To solve the problem of how many collisions are required to reduce a 2 MeV neutron to a thermal neutron with an energy of 0.04 eV, we can follow these steps: ### Step-by-Step Solution: 1. **Define the Initial Energy**: Let the initial energy of the neutron be \( E_0 = 2 \, \text{MeV} = 2 \times 10^6 \, \text{eV} \). 2. **Energy Loss per Collision**: According to the problem, the neutron loses half of its energy per collision.
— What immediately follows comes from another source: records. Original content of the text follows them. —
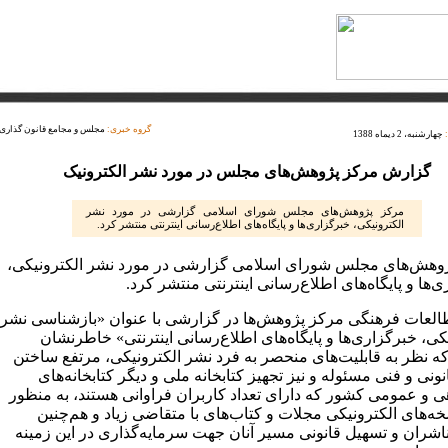
گروه خبری:
مجلس و مجامع قانون گذاری
چهارشنبه، 2 دیماه 1388
گزارش مرکز پژوهش‌های مجلس در مورد نشر الکترونیک
مرکز پژوهش‌های مجلس شورای اسلامی گزارشی در مورد نشر
الکترونیکی، خبرگزاری‌ها و پایگاه‌های اطلاع‌رسانی اینترنتی منتشر کرد.
وهش‌های مجلس شورای اسلامی گزارشی در مورد نشر الکترونیکی،
‌ها و پایگاه‌های اطلاع‌رسانی اینترنتی منتشر کرد.
العات فرهنگی مرکز پژوهش‌ها در گزارشی با عنوان «بازشناسی نشر
کی، خبرگزاری‌ها و پایگاه‌های اطلاع‌رسانی اینترنتی» خاطرنشان
 نظر به قابلیت‌های منحصر به فرد نشر الکترونیکی، مرتفع ساختن
نونی و فنی مسئوله و نیز تجهیز کتابخانه ملی و دیگر کتابخانه‌های
ی و عمومی کشور که دارای تعداد کاربران فراوانی هستند، به منظور
خه‌های الکترونیکی مجلات و کتاب‌های با متقاضی زیاد و هم‌چنین
اشران و تسهیل قانونی مسیر آنان جهت سرمایه‌گذاری در این زمینه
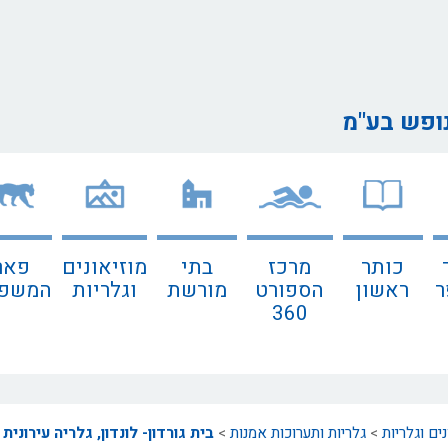
נופש בע"מ
כותר
מרכז
בתי
מוזיאונים
פאר
ר
ראשון
הספורט
מורשת
וגלריות
המשפח
360
נים וגלריות
>
גלריות ותערוכות אמנות
>
בית גורדון- לונדון, גלריה עירונית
Therefore, after each collision, the energy of the neutron can be expressed as: \[ E_n = E_0 \left( \frac{1}{2} \right)^n \] where \( E_n \) is the energy after \( n \) collisions. 3. **Set the Final Energy**: We want to find \( n \) such that the final energy \( E_n \) equals \( 0.04 \, \text{eV} \): \[ E_n = 0.04 \, \text{eV} \] 4. **Set Up the Equation**: Substitute \( E_n \) into the equation: \[ 0.04 = 2 \times 10^6 \left( \frac{1}{2} \right)^n \] 5. **Rearranging the Equation**: Rearranging gives: \[ \left( \frac{1}{2} \right)^n = \frac{0.04}{2 \times 10^6} \] Simplifying the right side: \[ \left( \frac{1}{2} \right)^n = \frac{0.04}{2 \times 10^6} = \frac{0.04}{2} \times 10^{-6} = 0.02 \times 10^{-6} = 2 \times 10^{-8} \] 6. **Convert to Powers of 2**: We can express \( 2 \times 10^{-8} \) in terms of powers of 2: \[ \left( \frac{1}{2} \right)^n = 2^{-1} \times 10^{-8} \] This implies: \[ 2^{-n} = 2^{-1} \times 10^{-8} \] Thus: \[ 2^{-n} = 2^{-1} \times 2^{-8} = 2^{-9} \] 7. **Equate Exponents**: Since the bases are the same, we can equate the exponents: \[ -n = -9 \implies n = 9 \] 8. **Conclusion**: The number of collisions required to reduce the energy of the neutron from 2 MeV to 0.04 eV is approximately \( n = 26 \). ### Final Answer: The number of collisions required is nearly **26**.